You have a set of classes.....


             A
       B1 _/   \_ B2
       / \        / \
     C1  C2      D1  D2


Ok the problem is simple....
I declare an instance of C1, use it, and because of some reason, i
don't need C1 anymore and would like to have a C2 instead. The way to
do it would be to instanciate C2, have a sort of copy operator that
could copy the B1 and A parts of C1 into the newly created C2. And
then destroy the C1. Of course, that can be long for complex objects.
The exemple above is just a bad simple example to illustrate the idea.

Now, why not have a sort of way to just delete a part of a hierarchy
and replace it with another part, keeping just what's in common.

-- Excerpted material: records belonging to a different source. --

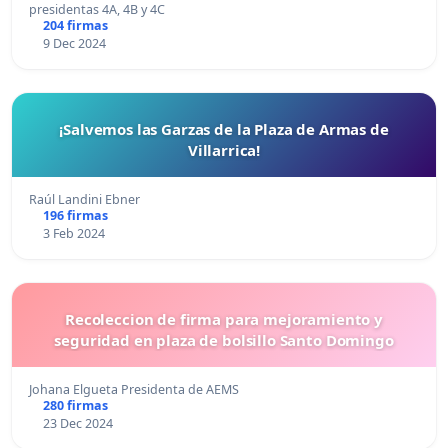
presidentas 4A, 4B y 4C
204 firmas
9 Dec 2024
¡Salvemos las Garzas de la Plaza de Armas de
Villarrica!
Raúl Landini Ebner
196 firmas
3 Feb 2024
Recoleccion de firma para mejoramiento y
seguridad en plaza de bolsillo Santo Domingo
Johana Elgueta Presidenta de AEMS
280 firmas
23 Dec 2024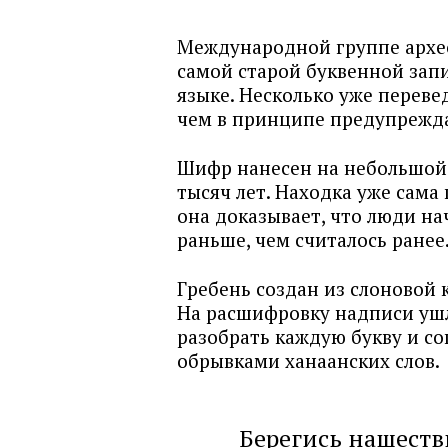
Международной группе архео
самой старой буквенной запи
языке. Несколько уже переве
чем в принципе предупрежда
Шифр нанесен на небольшой к
тысяч лет. Находка уже сама
она доказывает, что люди н
раньше, чем считалось ранее
Гребень создан из слоновой 
На расшифровку надписи ушл
разобрать каждую букву и со
обрывками ханаанских слов.
Берегись нашеств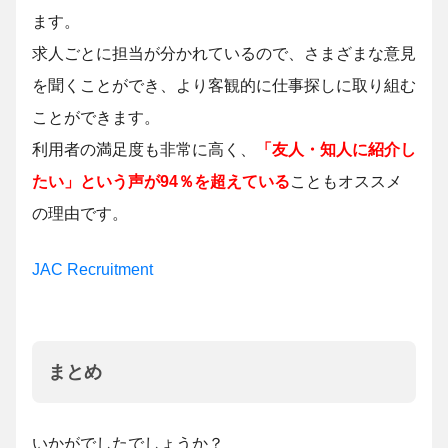
ます。
求人ごとに担当が分かれているので、さまざまな意見
を聞くことができ、より客観的に仕事探しに取り組む
ことができます。
利用者の満足度も非常に高く、
「友人・知人に紹介し
たい」という声が94％を超えている
こともオススメ
の理由です。
JAC Recruitment
まとめ
いかがでしたでしょうか？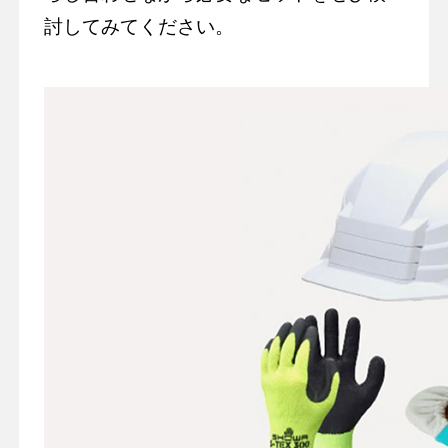
討してみてください。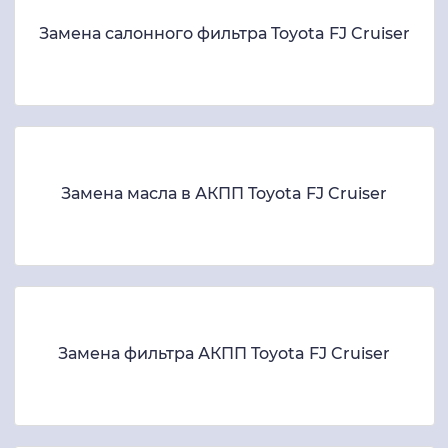
Замена салонного фильтра Toyota FJ Cruiser
Замена масла в АКПП Toyota FJ Cruiser
Замена фильтра АКПП Toyota FJ Cruiser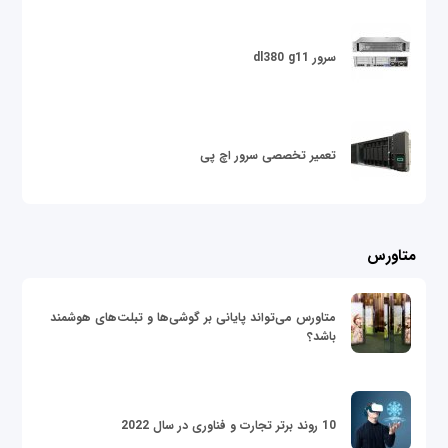
سرور dl380 g11
تعمیر تخصصی سرور اچ پی
متاورس
متاورس می‌تواند پایانی بر گوشی‌ها و تبلت‌های هوشمند
باشد؟
10 روند برتر تجارت و فناوری در سال 2022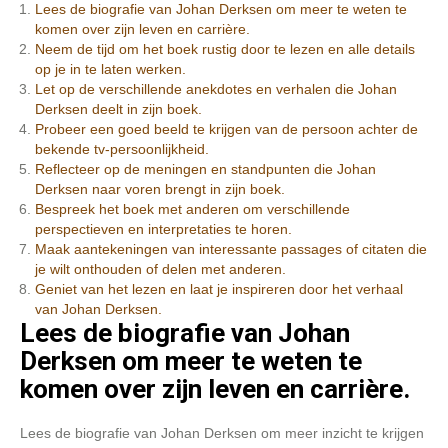
Lees de biografie van Johan Derksen om meer te weten te
komen over zijn leven en carrière.
Neem de tijd om het boek rustig door te lezen en alle details
op je in te laten werken.
Let op de verschillende anekdotes en verhalen die Johan
Derksen deelt in zijn boek.
Probeer een goed beeld te krijgen van de persoon achter de
bekende tv-persoonlijkheid.
Reflecteer op de meningen en standpunten die Johan
Derksen naar voren brengt in zijn boek.
Bespreek het boek met anderen om verschillende
perspectieven en interpretaties te horen.
Maak aantekeningen van interessante passages of citaten die
je wilt onthouden of delen met anderen.
Geniet van het lezen en laat je inspireren door het verhaal
van Johan Derksen.
Lees de biografie van Johan
Derksen om meer te weten te
komen over zijn leven en carrière.
Lees de biografie van Johan Derksen om meer inzicht te krijgen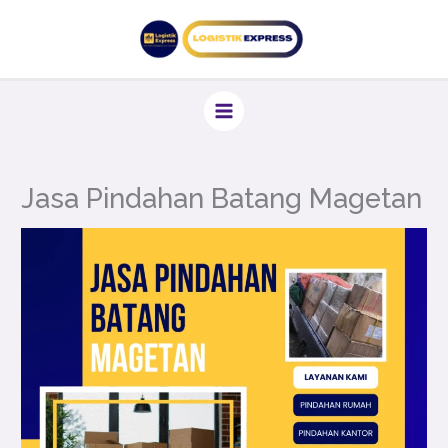
Lewati
ke
konten
Jasa Pindahan Batang Magetan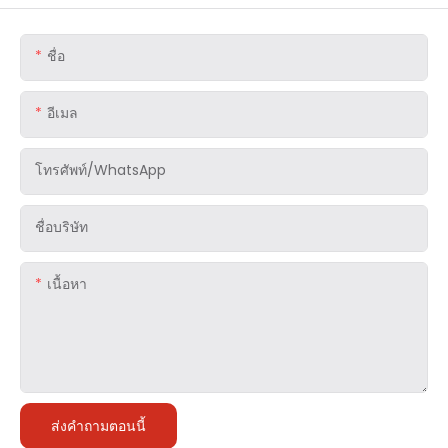
ชื่อ
อีเมล
โทรศัพท์/WhatsApp
ชื่อบริษัท
เนื้อหา
ส่งคำถามตอนนี้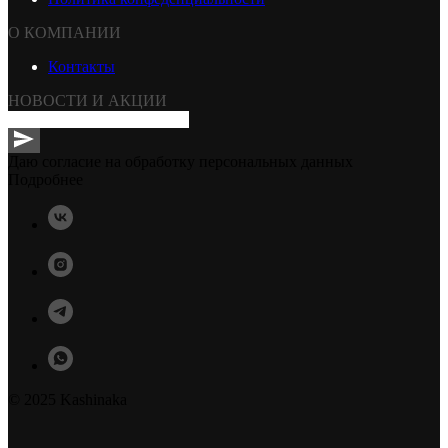
О КОМПАНИИ
Контакты
НОВОСТИ И АКЦИИ
Даю согласие на обработку персональных данных
Подробнее
© 2025 Kashinaka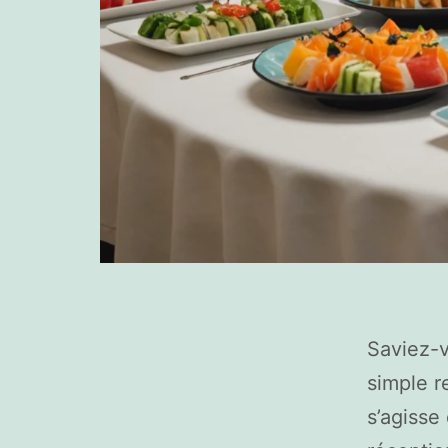
Saviez-v
simple r
s’agisse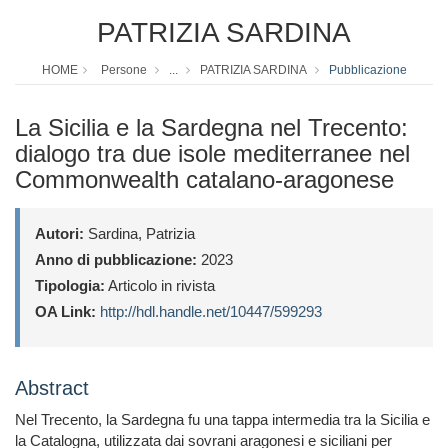
PATRIZIA SARDINA
HOME
Persone
...
PATRIZIA SARDINA
Pubblicazione
La Sicilia e la Sardegna nel Trecento:
dialogo tra due isole mediterranee nel
Commonwealth catalano-aragonese
Autori:
Sardina, Patrizia
Anno di pubblicazione:
2023
Tipologia:
Articolo in rivista
OA Link:
http://hdl.handle.net/10447/599293
Abstract
Nel Trecento, la Sardegna fu una tappa intermedia tra la Sicilia e
la Catalogna, utilizzata dai sovrani aragonesi e siciliani per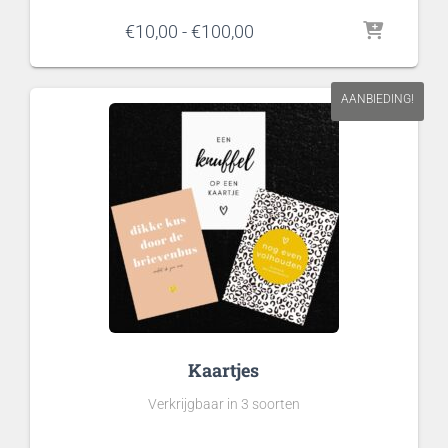
Prijsklasse:
€
10,00
-
€
100,00
€10,00
tot
€100,00
AANBIEDING!
Kaartjes
Verkrijgbaar in 3 soorten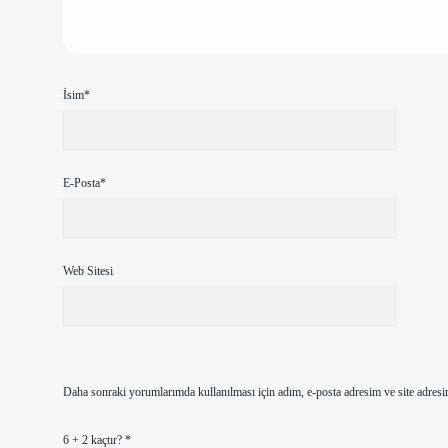
İsim*
E-Posta*
Web Sitesi
Daha sonraki yorumlarımda kullanılması için adım, e-posta adresim ve site adresi
6 + 2 kaçtır?
*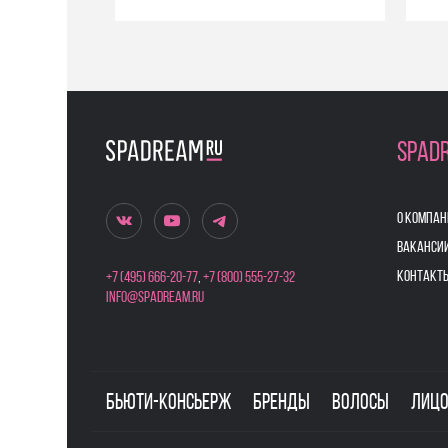
SPAD
О КОМПАН
ВАКАНСИ
КОНТАКТ
+7 (495) 666-20-77
,
+7 (800) 555-27-32
info@spadream.ru
Бьюти-консьерж
Бренды
Волосы
Лиц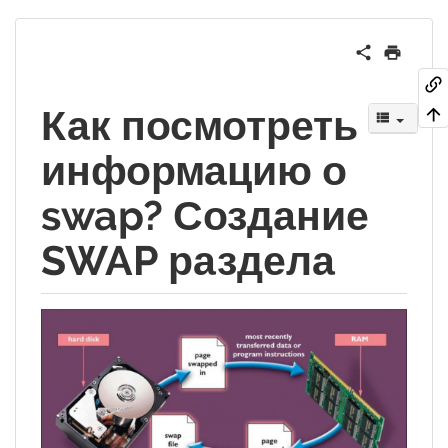
Как посмотреть
информацию о
swap? Создание
SWAP раздела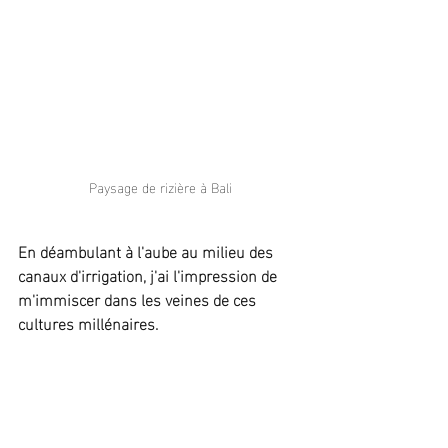
Paysage de rizière à Bali
En déambulant à l'aube au milieu des 
canaux d'irrigation, j'ai l'impression de 
m'immiscer dans les veines de ces 
cultures millénaires.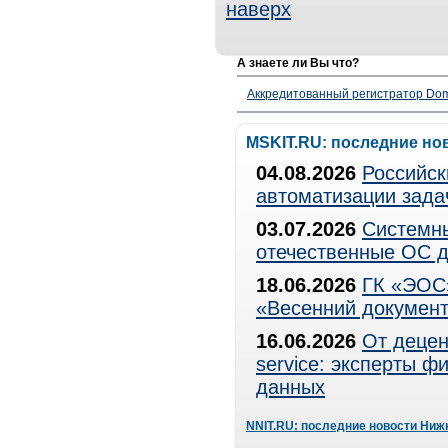
наверх
А знаете ли Вы что?
Аккредитованный регистратор Dom
MSKIT.RU: последние но
04.08.2026
Российск
автоматизации зада
03.07.2026
Системны
отечественные ОС д
18.06.2026
ГК «ЭОС»
«Весенний документ
16.06.2026
От децен
service: эксперты 
данных
NNIT.RU: последние новости Ниж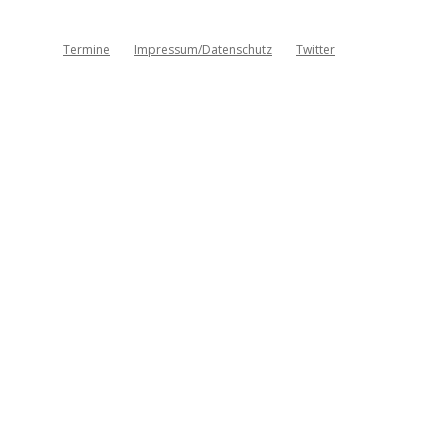
Termine
Impressum/Datenschutz
Twitter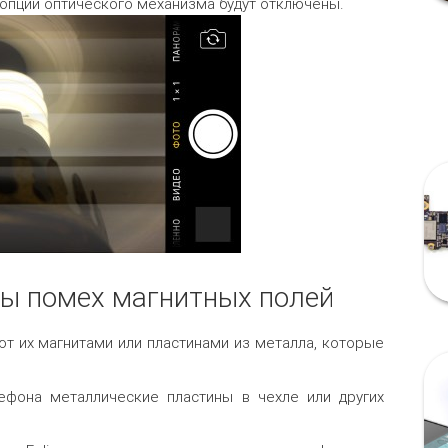
 опции оптического механизма будут отключены.
ы помех магнитных полей
т их магнитами или пластинами из металла, которые
лефона металлические пластины в чехле или других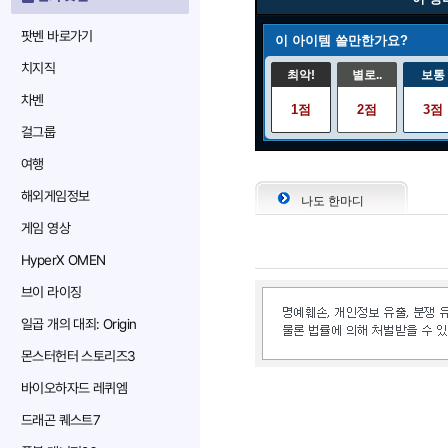
팟벤 바로가기
이 아이템 쓸만한가요?
치지직
최악!
별로..
보통
차벤
1점
2점
3점
걸그룹
여행
해외게임정보
나도 한마디
게임 영상
HyperX OMEN
브이 라이징
일곱 개의 대죄: Origin
몬스터헌터 스토리즈3
바이오하자드 레퀴엠
드래곤 퀘스트7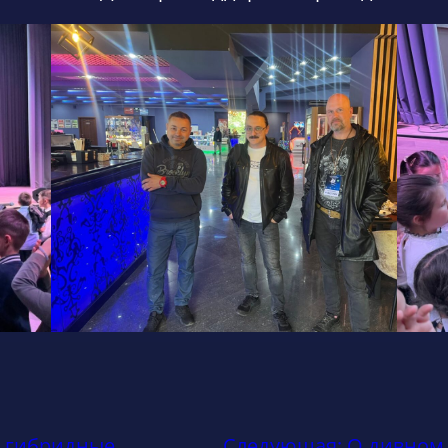
 гибридные
Следующая:
О дивном 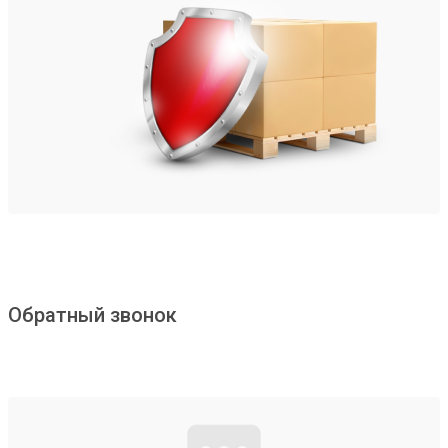
Обратный звонок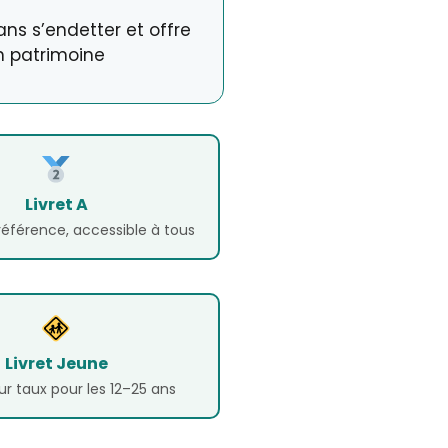
ns s’endetter et offre
on patrimoine
Livret A
 référence, accessible à tous
Livret Jeune
ur taux pour les 12–25 ans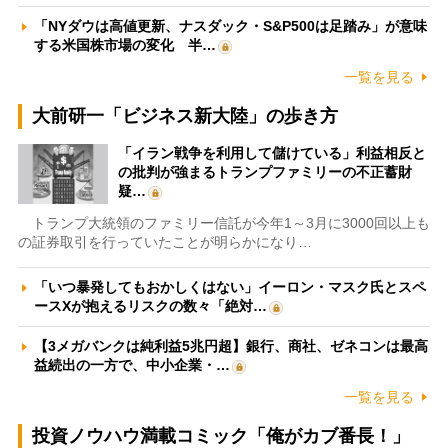
「NYダウは高値更新、ナスダック・S&P500は足踏み」が意味
する米国株市場の変化 半…
一覧を見る
大前研一「ビジネス新大陸」の歩き方
「イラン戦争を利用して儲けている」利益相反と
の批判が強まるトランプファミリーの不正蓄財
疑…
トランプ大統領のファミリー信託が今年1～3月に3000回以上も
の証券取引を行っていたことが明らかになり…
「いつ暴発してもおかしくはない」イーロン・マスク氏とスペ
ースXが抱えるリスクの数々「絶対…
【3メガバンクは純利益5兆円超】銀行、商社、ゼネコンは最高
益続出の一方で、中小企業・…
一覧を見る
投資ノウハウ満載コミック「俺がカブ番長！」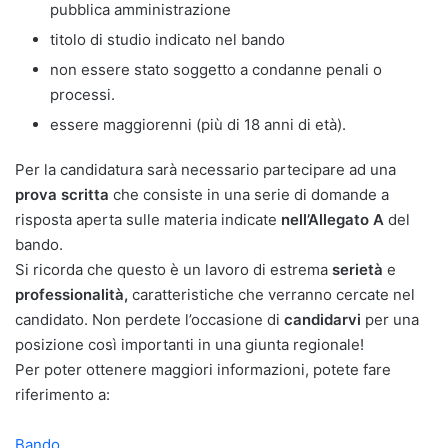
pubblica amministrazione
titolo di studio indicato nel bando
non essere stato soggetto a condanne penali o
processi.
essere maggiorenni (più di 18 anni di età).
Per la candidatura sarà necessario partecipare ad una
prova scritta
che consiste in una serie di domande a
risposta aperta sulle materia indicate
nell’Allegato
A
del
bando.
Si ricorda che questo è un lavoro di estrema
serietà
e
professionalità,
caratteristiche che verranno cercate nel
candidato. Non perdete l’occasione di
candidarvi
per una
posizione così importanti in una giunta regionale!
Per poter ottenere maggiori informazioni, potete fare
riferimento a:
Bando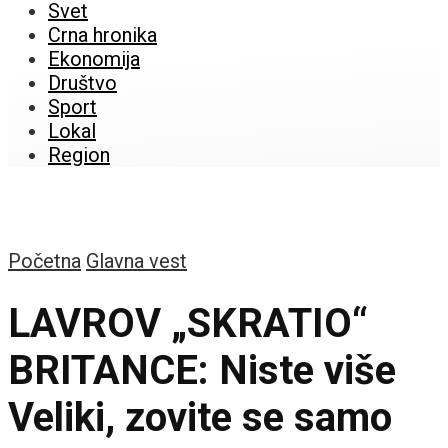
Svet
Crna hronika
Ekonomija
Društvo
Sport
Lokal
Region
Početna
Glavna vest
LAVROV „SKRATIO“
BRITANCE: Niste više
Veliki, zovite se samo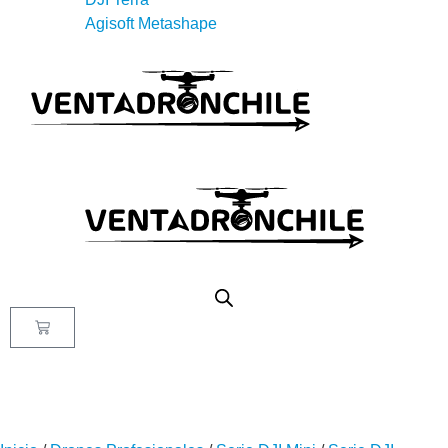
Agisoft Metashape
X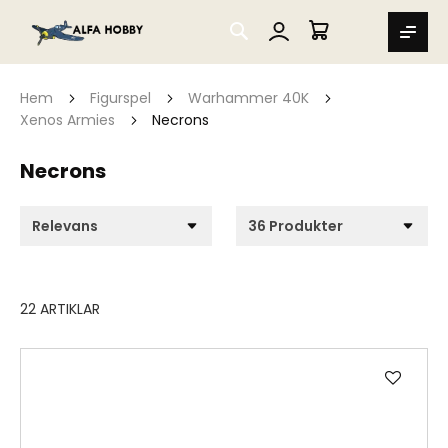
SEARCH
MIN VARUKORG
Hem
Figurspel
Warhammer 40K
Xenos Armies
Necrons
Necrons
22
ARTIKLAR
Lägg
till
i
önske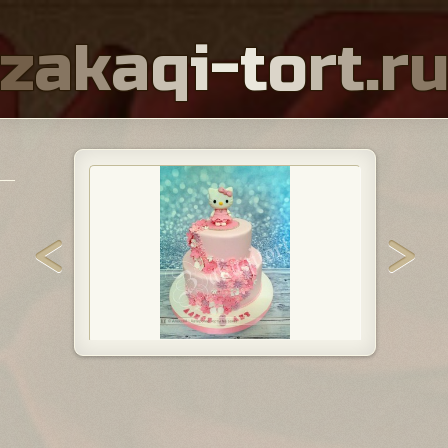
z
a
k
a
q
i
-
t
o
r
t
.
r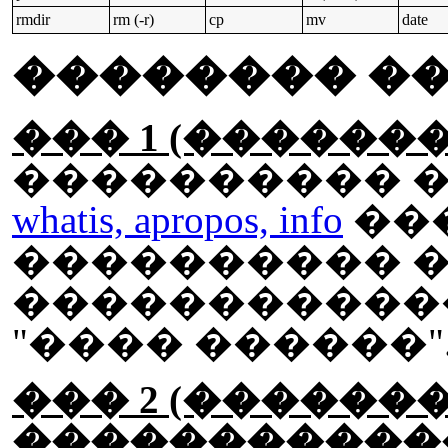
rmdir
rm (-r)
cp
mv
date
�������� �
��� 1 (�������
���������� 
whatis, apropos, info
��
���������� �
�����������
"���� ������"
��� 2 (������
������������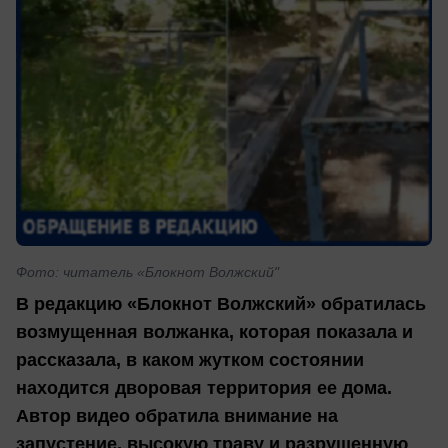
Фото: читатель «Блокнот Волжский"
В редакцию «Блокнот Волжский» обратилась
возмущенная волжанка, которая показала и
рассказала, в каком жутком состоянии
находится дворовая территория ее дома.
Автор видео обратила внимание на
запустение, высокую траву и разрушенную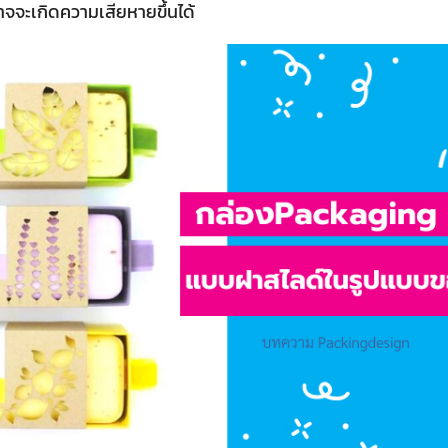
จจะเกิดความเสียหายขึ้นได้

I encountered this kind of problem this summer using the Visual C++ to
do MS windows apps. The problem i had was that i had several ways of
viewing the data being manipulated, and i had a whole hierarchy of
views, isolating all the features and aspects as best i could. The way
i did it was to have a sort of copy operator, and then have a kind of
reservoir of objects. I picked up the good one, did the copy (virtual
operations) and then returned the desired object.
 by tree looked like:

            ...
            ...
            .|.
             A
       B1 _/   \_ B2
       / \        |
     C1  C2       |- D1
                  |- D2
                  |- D3
                  ....
                  |- Dn-1
                  |- Dn

That was fast, and since my objects were not very big and that i
needed a few only available, it did not take much room... BUT... the
idea seems to me like an interesting one.

Your opinions ????


LDH

PS: I hope i have been clear, more or less.